Reading text:
⟨
Dan Bricklin has a great essay on his site today titled Software That Lasts 200 Years. Dan is indubitably one of the world’s great software visionaries and his thoughts are always worth reading.
This essay was especially poignant for me since the first significant custom software application I wrote is still in use today. I wrote the Bellflower Dental System (a patient management, scheduling, and insurance billing system) for a large dental practice in 1985 and deployed it in 1987 (amazingly, their phone number is the same as it was in 1985, except the area code has changed from 310 to 562). Bellflower Dental Group is a large practice (at the time, they had over 50,000 patients) and the system was incredibly complex. My first company – Feld Technologies – continued to do work on it through 1993 when I sold the company to AmeriData. AmeriData continued to support the application until I left in 1995 since by that time I was pretty much the only person around that could modify the software without breaking everything. Once a year, until about 1999, I got a call from my friends at Bellflower and made a trip out there to tune things up. In 1999, we had to modify a bunch of the system for the year 2000 bug (yes – we had it everywhere – who would have thought that this would still be working 15 years later in 1985). I hired Dave Jilk – who was my partner in Feld Technologies and between gigs – to do this since I simply didn’t have time to do it. After this experience, we finally hooked them up with some local consultants that knew DataFlex – the language the system was written in (amazingly DataFlex – is still around today) and the software – as far as I know – has continued to work. Twenty years is a long time for any software system – especially the first one I actually created.
Now – a dental billing system is not an example of what Dan calls Societal Infrastructure Software (SIS), but it is an example of Software Durability, which is one of the tenants of Societal Infrastructure Software. In his essay Dan states, “We need to start thinking about software in a way more like how we think about building bridges, dams, and sewers. What we build must last for generations without total rebuilding. This requires new thinking and new ways of organizing development. This is especially important for governments of all sizes as well as for established, ongoing businesses and institutions.”
Dan’s argument for the need for Societal Infrastructure Software includes:
- Meet the functional requirements of the task.
⟩
Supplied entries:
⟨
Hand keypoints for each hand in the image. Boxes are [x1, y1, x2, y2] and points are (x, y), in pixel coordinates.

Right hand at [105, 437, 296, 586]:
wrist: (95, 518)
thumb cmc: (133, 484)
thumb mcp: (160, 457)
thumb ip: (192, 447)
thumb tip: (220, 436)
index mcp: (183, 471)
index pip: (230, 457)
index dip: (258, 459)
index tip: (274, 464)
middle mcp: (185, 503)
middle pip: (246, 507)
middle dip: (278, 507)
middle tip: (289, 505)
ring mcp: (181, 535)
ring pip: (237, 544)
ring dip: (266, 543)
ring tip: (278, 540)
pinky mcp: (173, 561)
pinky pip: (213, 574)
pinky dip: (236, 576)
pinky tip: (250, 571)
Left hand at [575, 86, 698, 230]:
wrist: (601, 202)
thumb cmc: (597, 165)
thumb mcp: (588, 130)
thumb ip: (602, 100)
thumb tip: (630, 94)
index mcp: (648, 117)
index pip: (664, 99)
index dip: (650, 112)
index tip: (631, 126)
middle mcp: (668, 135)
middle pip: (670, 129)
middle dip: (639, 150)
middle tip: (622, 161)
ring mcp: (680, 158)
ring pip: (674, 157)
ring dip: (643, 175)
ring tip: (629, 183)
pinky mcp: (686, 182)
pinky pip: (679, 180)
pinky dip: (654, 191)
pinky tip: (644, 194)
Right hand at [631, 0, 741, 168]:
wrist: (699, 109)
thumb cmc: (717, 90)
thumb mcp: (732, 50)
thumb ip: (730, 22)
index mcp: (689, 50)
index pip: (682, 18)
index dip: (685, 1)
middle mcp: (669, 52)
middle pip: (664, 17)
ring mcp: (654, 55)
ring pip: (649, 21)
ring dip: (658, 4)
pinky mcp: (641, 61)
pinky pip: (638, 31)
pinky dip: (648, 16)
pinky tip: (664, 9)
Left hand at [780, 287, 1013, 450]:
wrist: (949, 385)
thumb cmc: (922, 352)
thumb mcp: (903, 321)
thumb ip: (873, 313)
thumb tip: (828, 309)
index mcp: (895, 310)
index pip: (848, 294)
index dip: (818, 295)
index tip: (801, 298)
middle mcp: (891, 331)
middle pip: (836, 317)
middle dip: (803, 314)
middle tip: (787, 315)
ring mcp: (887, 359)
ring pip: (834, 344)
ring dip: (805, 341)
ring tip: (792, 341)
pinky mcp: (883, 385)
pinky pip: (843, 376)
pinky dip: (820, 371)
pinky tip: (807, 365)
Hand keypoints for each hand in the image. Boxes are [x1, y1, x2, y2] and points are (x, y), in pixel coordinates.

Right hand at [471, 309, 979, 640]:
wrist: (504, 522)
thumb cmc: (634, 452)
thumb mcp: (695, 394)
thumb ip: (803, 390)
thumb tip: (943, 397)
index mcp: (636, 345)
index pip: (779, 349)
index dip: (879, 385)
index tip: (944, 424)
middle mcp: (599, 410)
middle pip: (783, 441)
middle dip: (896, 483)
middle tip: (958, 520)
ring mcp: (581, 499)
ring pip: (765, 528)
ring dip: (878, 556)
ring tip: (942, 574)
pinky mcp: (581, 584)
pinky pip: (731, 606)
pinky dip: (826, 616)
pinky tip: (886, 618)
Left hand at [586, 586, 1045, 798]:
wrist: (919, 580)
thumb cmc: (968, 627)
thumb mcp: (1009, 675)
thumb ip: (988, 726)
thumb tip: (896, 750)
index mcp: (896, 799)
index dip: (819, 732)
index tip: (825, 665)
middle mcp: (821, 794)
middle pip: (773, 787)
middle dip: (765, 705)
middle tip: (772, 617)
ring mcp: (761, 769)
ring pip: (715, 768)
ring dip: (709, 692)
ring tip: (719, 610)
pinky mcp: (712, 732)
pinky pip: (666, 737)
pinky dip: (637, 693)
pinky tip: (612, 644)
⟩
Tasks to complete:
(a) According to the text, in what language was the Bellflower Dental System written?
(b) Copy the text between "Now – a dental" and "of the task.", inclusive, and replace "Societal Infrastructure Software" with "Public Infrastructure Software" throughout that span.

Outputs by task:
(a) DataFlex

(b)
Now – a dental billing system is not an example of what Dan calls Public Infrastructure Software (SIS), but it is an example of Software Durability, which is one of the tenants of Public Infrastructure Software. In his essay Dan states, “We need to start thinking about software in a way more like how we think about building bridges, dams, and sewers. What we build must last for generations without total rebuilding. This requires new thinking and new ways of organizing development. This is especially important for governments of all sizes as well as for established, ongoing businesses and institutions.”
Dan’s argument for the need for Public Infrastructure Software includes:
- Meet the functional requirements of the task.